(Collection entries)
************
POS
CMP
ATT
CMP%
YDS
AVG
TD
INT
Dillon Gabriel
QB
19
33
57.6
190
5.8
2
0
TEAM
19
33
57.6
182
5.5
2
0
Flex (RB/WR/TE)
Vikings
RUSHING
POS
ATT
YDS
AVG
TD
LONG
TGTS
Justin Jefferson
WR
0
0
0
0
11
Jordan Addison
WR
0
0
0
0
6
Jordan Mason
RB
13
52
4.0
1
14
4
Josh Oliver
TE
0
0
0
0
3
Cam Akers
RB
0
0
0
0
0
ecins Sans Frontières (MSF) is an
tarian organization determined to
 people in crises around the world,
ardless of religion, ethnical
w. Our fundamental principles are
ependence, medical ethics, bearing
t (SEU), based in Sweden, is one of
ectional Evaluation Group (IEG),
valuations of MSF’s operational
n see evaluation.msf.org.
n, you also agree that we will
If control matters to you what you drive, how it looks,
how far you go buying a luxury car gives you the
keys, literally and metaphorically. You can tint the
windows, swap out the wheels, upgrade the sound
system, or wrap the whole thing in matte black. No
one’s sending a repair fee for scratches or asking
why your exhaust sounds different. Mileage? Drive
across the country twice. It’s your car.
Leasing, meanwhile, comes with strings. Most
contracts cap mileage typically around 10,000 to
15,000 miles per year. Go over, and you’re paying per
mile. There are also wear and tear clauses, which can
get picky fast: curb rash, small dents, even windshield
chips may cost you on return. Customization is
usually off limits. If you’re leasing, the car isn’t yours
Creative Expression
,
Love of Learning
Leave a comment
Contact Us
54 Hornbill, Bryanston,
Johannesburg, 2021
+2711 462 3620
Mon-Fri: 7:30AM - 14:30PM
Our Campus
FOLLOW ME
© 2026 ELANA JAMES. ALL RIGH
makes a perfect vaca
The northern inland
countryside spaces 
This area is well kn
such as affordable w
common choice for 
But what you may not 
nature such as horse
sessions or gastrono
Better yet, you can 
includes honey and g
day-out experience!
************
_Work item_. Reproduce the lines above with "Vikings" switched to "Packers" wherever it appears, leaving everything else as it is.

_Problem solution_.
POS
CMP
ATT
CMP%
YDS
AVG
TD
INT
Dillon Gabriel
QB
19
33
57.6
190
5.8
2
0
TEAM
19
33
57.6
182
5.5
2
0
Flex (RB/WR/TE)
Packers
RUSHING
POS
ATT
YDS
AVG
TD
LONG
TGTS
Justin Jefferson
WR
0
0
0
0
11
Jordan Addison
WR
0
0
0
0
6
Jordan Mason
RB
13
52
4.0
1
14
4
Josh Oliver
TE
0
0
0
0
3
Cam Akers
RB
0
0
0
0
0
ecins Sans Frontières (MSF) is an
tarian organization determined to
 people in crises around the world,
ardless of religion, ethnical
w. Our fundamental principles are
ependence, medical ethics, bearing
t (SEU), based in Sweden, is one of
ectional Evaluation Group (IEG),
valuations of MSF’s operational
n see evaluation.msf.org.
n, you also agree that we will
If control matters to you what you drive, how it looks,
how far you go buying a luxury car gives you the
keys, literally and metaphorically. You can tint the
windows, swap out the wheels, upgrade the sound
system, or wrap the whole thing in matte black. No
one’s sending a repair fee for scratches or asking
why your exhaust sounds different. Mileage? Drive
across the country twice. It’s your car.
Leasing, meanwhile, comes with strings. Most
contracts cap mileage typically around 10,000 to
15,000 miles per year. Go over, and you’re paying per
mile. There are also wear and tear clauses, which can
get picky fast: curb rash, small dents, even windshield
chips may cost you on return. Customization is
usually off limits. If you’re leasing, the car isn’t yours
Creative Expression
,
Love of Learning
Leave a comment
Contact Us
54 Hornbill, Bryanston,
Johannesburg, 2021
+2711 462 3620
Mon-Fri: 7:30AM - 14:30PM
Our Campus
FOLLOW ME
© 2026 ELANA JAMES. ALL RIGH
makes a perfect vaca
The northern inland
countryside spaces 
This area is well kn
such as affordable w
common choice for 
But what you may not 
nature such as horse
sessions or gastrono
Better yet, you can 
includes honey and g
day-out experience!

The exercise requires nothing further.